Special Plan: ASN Jatim WFH Setiap Hari Rabu, Dilarang Non Aktifkan Handphone
Keputusan Pemprov Jatim Terapkan WFH Setiap Rabu
Dalam upaya mengurangi penggunaan bahan bakar minyak (BBM) kendaraan pribadi, Pemerintah Provinsi Jawa Timur secara resmi menerapkan kebijakan kerja dari rumah (WFH) setiap hari Rabu, mulai 1 April 2026. Wakil Gubernur Jawa Timur, Emil Elestianto Dardak, menjelaskan bahwa keputusan ini diambil berdasarkan strategi untuk mengoptimalkan penggunaan energi selama gejolak perang di Timur Tengah.
“Strategi ini bertujuan memitigasi konsumsi BBM, terutama mengingat dampak global dari konflik energi,” ujar Emil di Gedung Negara Grahadi, Surabaya, Rabu (1/4/2026).
Emil menambahkan, pemilihan hari Rabu didasari analisis pola mobilitas masyarakat. Menurutnya, jika WFH diterapkan pada hari Jumat, ada risiko peningkatan perjalanan karena mendekati akhir pekan. “Hari Jumat cenderung memicu keinginan masyarakat untuk bepergian, sehingga tidak efektif untuk mengurangi konsumsi BBM,” jelasnya.
Pemprov Jatim tetap membuka kemungkinan penyesuaian kebijakan jika diperlukan. Emil menyatakan bahwa pihaknya akan memantau situasi dan menyesuaikan dengan arahan pemerintah pusat di masa depan. “Kami akan lihat apakah perlu mengikuti pola serupa atau tetap menetapkan hari Rabu sebagai hari kerja dari rumah,” kata dia.

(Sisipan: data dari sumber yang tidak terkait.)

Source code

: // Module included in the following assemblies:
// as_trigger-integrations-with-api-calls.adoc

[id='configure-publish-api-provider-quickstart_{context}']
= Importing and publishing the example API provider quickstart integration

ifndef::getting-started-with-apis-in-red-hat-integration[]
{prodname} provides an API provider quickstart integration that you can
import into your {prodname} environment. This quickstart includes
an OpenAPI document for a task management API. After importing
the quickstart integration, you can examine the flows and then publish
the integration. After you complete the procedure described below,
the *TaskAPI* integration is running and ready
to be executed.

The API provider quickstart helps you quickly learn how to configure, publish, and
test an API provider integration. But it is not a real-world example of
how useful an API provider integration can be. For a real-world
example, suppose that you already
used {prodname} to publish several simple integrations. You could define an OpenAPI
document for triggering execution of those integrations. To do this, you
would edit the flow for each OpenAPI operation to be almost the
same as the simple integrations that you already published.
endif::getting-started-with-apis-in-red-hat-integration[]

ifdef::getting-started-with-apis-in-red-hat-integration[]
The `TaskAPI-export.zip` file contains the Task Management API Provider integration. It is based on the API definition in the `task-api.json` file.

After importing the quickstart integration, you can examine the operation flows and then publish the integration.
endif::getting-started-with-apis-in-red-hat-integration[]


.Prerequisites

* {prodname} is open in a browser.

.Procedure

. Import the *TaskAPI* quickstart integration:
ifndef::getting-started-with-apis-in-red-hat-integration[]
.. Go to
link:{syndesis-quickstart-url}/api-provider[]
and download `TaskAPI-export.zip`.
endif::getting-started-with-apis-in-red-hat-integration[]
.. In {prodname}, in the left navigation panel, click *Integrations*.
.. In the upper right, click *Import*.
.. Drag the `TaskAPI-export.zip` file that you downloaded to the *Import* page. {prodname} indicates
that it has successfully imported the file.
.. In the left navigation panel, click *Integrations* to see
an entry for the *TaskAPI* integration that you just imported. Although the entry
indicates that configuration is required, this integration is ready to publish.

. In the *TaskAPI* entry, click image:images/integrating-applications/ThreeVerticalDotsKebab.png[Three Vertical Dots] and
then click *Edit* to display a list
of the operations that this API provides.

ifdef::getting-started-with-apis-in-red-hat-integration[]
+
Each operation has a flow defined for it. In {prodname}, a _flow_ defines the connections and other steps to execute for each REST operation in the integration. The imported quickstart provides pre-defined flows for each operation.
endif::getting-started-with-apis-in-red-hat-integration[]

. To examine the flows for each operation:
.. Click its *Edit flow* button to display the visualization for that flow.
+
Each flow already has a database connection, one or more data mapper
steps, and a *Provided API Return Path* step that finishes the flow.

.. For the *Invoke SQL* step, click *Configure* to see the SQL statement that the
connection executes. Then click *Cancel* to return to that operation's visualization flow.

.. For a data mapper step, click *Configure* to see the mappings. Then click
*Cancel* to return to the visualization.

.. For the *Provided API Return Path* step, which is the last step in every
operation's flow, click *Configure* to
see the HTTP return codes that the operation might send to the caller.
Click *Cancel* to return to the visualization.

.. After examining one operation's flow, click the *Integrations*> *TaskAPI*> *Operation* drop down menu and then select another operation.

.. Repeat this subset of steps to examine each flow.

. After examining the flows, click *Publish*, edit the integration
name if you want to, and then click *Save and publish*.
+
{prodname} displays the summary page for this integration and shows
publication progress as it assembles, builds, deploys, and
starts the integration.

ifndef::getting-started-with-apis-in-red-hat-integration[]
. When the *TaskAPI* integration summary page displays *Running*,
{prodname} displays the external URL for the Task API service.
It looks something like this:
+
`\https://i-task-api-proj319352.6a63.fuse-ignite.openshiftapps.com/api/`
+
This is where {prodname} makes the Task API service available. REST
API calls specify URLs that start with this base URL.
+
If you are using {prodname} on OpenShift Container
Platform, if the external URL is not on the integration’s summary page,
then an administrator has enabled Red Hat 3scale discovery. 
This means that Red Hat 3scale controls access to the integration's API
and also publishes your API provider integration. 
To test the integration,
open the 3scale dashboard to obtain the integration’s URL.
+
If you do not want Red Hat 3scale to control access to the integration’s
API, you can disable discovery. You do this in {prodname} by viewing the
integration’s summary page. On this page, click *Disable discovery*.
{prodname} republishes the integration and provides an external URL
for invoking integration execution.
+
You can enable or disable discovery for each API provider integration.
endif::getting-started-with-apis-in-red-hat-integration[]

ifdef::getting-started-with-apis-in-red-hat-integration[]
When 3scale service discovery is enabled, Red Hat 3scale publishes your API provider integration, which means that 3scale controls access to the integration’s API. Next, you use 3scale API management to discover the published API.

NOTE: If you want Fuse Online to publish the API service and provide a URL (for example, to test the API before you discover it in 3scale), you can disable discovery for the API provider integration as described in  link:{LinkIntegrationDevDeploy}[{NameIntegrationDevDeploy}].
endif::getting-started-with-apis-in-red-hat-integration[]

Langkah Ketat untuk Memastikan Disiplin ASN
Gubernur Jawa Timur, Khofifah Indar Parawansa, menegaskan bahwa penerapan WFH di hari pertama akan diawasi ketat. Ia menginstruksikan inspektorat dan Badan Kepegawaian Daerah (BKD) untuk memastikan pegawai tidak menyalahgunakan kebijakan ini sebagai hari libur.
“Kami memastikan staf yang bekerja dari rumah tetap menjaga keterhubungan digital selama jam kerja. Handphone tidak boleh dimatikan, kapan pun diperlukan koordinasi,” tegas Khofifah.
Kebijakan ini berlaku untuk sektor administratif, sementara sektor pendidikan tetap beroperasi normal. Khofifah menyebutkan target penghematan BBM hingga 108 ribu liter per bulan. “Pengukuran akan dilakukan hingga 1 Juni, termasuk penggunaan listrik dan energi lainnya,” lanjutnya.